1-day Vulnerabilities: The Limits of Following the Patch Tuesday Cycle
By Dave Farquhar,
Many people are familiar with 0-day (Zero-Day) vulnerabilities. It’s one of my favorite interview questions. However, what if the vendor is working on a patch but hasn’t released it yet? What’s that period of limbo called? That’s called a 1-day, and for products that use open-source components, it can be a big problem.
However, it’s a manageable problem. Managing it depends on understanding the development cycle and balancing it with IT maintenance cycles and the way attackers prefer to work.
The Open Source Approach
To a developer, a vulnerability is just a bug. It may be a bug with some urgency attached to it, but it’s a bug. The developer fixes the bug, submits the change, and in an open source project, it’s there for all to see. Bad actors can look through these proposed changes to find vulnerabilities, and then write exploits that use them. These vulnerabilities give attackers two windows of vulnerability: that gap between the time of discovery and the time the patch drops, and the time between release and the target organization deploying the update.
Some people argue this makes open source software less secure than closed source proprietary software. However, in some product categories, there is no closed source software anymore. After Microsoft finishes moving its Edge browser to the Chromium engine, the only truly closed source web browser left in the world is Internet Explorer.
Your smartphone is another example. Apple iOS isn’t fully open source, but it contains large amounts of open source components. Android contains even more.
Avoiding open source software isn’t a sustainable approach. We have to learn how to manage it.
Patch Tuesday, and What It Has to do with Open Source
I’m old enough to remember Microsoft releasing updates whenever it deemed them ready. Moreover, as the least-senior guy on my team at the time, I was the one who had to deal with deploying them. It was chaos. That was one reason Microsoft decided to release its updates on the second Tuesday of every month. The predictable schedule meant that infrastructure teams could plan deployments. Adobe wisely chose Microsoft’s schedule with its updates.
Sometimes Chrome and Firefox updates fall near Microsoft’s schedule, but frequently they do not. Their regular update cycle doesn’t follow Microsoft’s schedule, and they tend to release out-of-band updates more frequently to deal with emergencies. Security professionals like the rapid release cycle, but infrastructure teams don’t.

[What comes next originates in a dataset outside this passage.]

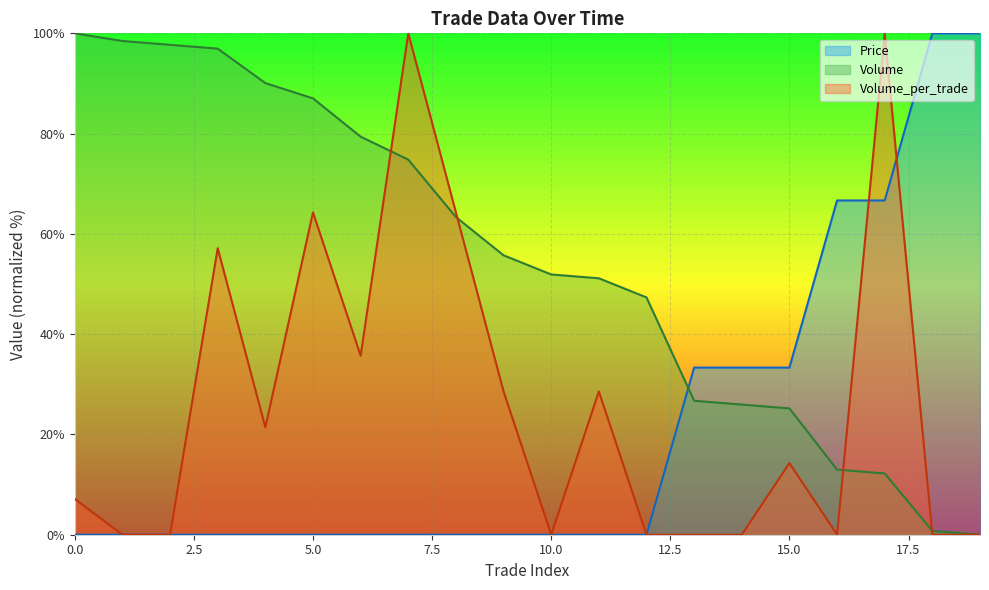

Is it true that Volume equals 59.0 at 1?

False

Dealing with 1-day Vulnerabilities
By definition, there’s not a lot you can do while you wait for a vendor to release a patch. The best you can do is use an anti-exploit mitigation product, whether it’s one built into newer operating systems, part of a next-generation endpoint protection product, or a dedicated anti-exploit product. When an attacker attempts to exploit a vulnerability protected in this way, the application still crashes, but at least the attacker doesn’t gain access to the machine.
However, the application crash window provides the user with a warning. If you see attackers attempting to exploit your devices, that can be a signal to you that you need to get the patch down as quickly as you can. However, at least you’re dealing with a denial of service at that point, and not an incident.
In my experience, most companies shoehorn open source updates into the Microsoft cycle. If a Chrome or Firefox update drops the same week as Microsoft’s updates, they go out that week. If it drops after, they go out with the next round of Microsoft updates. It’s not ideal, but it’s a way for overburdened infrastructure teams to deal with the workload.
Also, let’s be honest with ourselves. Attackers aren’t going to burn 0-days if they find a network that still has old unpatched vulnerabilities in it. Moreover, they aren’t going to favor 1-days in that situation either. There’s no reason to use unproven exploits for 1-day vulnerabilities if they find lots of unpatched older vulnerabilities with time-tested, reliable exploits available.
If an update drops for something nasty, use the same procedure you’d use for an out-of-band update from Microsoft or Adobe. A risk-based approach to vulnerability management pays off here. If active exploitation of the vulnerability exists in the wild, deploy the update. If it isn’t, it can wait until next month’s maintenance window. That allows security professionals to avoid comparisons to “The Boy Who Cried Wolf.”
The key is remembering that the goal is an acceptable risk level, not invincibility. Invincibility isn’t sustainable, but keeping risk at an acceptable level is.
At Deepwatch, we’ve found that a risk-based approach, combined with other mitigations integrated into our Analytics solutions, makes the burden of creating an effective security program much more manageable. That doesn’t mean it’s easy.
If you fix some manageable quantity of vulnerabilities every month and do that every month for a year or two, the result is a highly-functional program. It won’t be perfect, but no one transforms a vulnerability management program from nonfunctional to perfection in a month. Vulnerability management has dozens of moving parts that take years to master.
Typically a good security analyst can find the biggest problem in a vulnerability scan in a few minutes. Unless all the findings in a scan are minor and debatable, the biggest problem in any given network probably isn’t a 0-day or 1-day.